In the world of difficult to comprehend mathematical calculations and abstract physical models, he managed to find the harmoniously pulsating vein of the Universe, and here is the result: his books on cosmology became a worldwide bestseller, conquered the minds of millions of readers in different countries. “A Briefer History of Time” replenished the army of Stephen Hawking fans, appearing as an answer to numerous requests to state “more clearly and leisurely” the main ideas of the “Brief History of Time” written in 1988.

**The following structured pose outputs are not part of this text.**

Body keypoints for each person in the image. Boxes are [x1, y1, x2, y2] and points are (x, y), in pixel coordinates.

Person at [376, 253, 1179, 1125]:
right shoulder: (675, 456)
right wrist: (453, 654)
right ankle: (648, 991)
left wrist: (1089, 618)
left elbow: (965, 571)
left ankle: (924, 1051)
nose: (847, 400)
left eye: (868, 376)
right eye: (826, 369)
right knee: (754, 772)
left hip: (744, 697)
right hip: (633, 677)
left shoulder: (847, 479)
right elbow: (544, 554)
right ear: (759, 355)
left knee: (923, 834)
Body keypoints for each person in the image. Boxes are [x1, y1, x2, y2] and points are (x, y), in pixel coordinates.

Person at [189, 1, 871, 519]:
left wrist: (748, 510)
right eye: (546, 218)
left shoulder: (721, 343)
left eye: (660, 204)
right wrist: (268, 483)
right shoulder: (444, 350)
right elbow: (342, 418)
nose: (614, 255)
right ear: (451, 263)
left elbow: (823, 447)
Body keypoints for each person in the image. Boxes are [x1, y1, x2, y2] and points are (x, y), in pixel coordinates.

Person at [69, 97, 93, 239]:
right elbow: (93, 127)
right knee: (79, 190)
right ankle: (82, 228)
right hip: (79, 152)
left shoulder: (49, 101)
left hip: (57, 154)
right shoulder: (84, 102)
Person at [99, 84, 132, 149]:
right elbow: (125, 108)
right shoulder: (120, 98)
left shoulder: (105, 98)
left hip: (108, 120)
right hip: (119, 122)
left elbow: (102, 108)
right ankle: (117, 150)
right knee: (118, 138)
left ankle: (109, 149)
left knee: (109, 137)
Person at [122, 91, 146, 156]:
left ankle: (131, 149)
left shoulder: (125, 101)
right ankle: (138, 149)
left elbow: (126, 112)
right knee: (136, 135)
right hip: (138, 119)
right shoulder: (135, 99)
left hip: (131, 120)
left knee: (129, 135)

After 17 years, the scientist in collaboration with Leonard Mlodinow tried to structure the knowledge, data from numerous studies and discoveries accumulated over the years. “What is happening around us?” He asks, offering a huge number of hypotheses as an answer. What to do – science does not always know the final answers, and more than once he had to abandon some of his views, recognizing them as erroneous. But his incredible ability to make such specific material captivating (besides seasoning it with a bit of humor) in order to convey to the reader the fundamental laws of nature in a public language, dispensing with formulas and complicated calculations, allowed him, in his own words, “sell more books about physics, than Madonna – about sex.” He spent years searching for the initial conditions of cosmological equations leading to a complete model of the world, and trying to predict the future of the universe. One on one with the boundless cold abyss, peering into its mysterious void, trying to unravel its secrets and, even if only bit by bit, knowing it... Such was the life purpose of this strange man who managed, despite his physical weakness, to go to zero gravity, to live 76 years, despite the doctors who had once given him two years, deprived of simple human joys, but who firmly believed in the omnipotence of reason.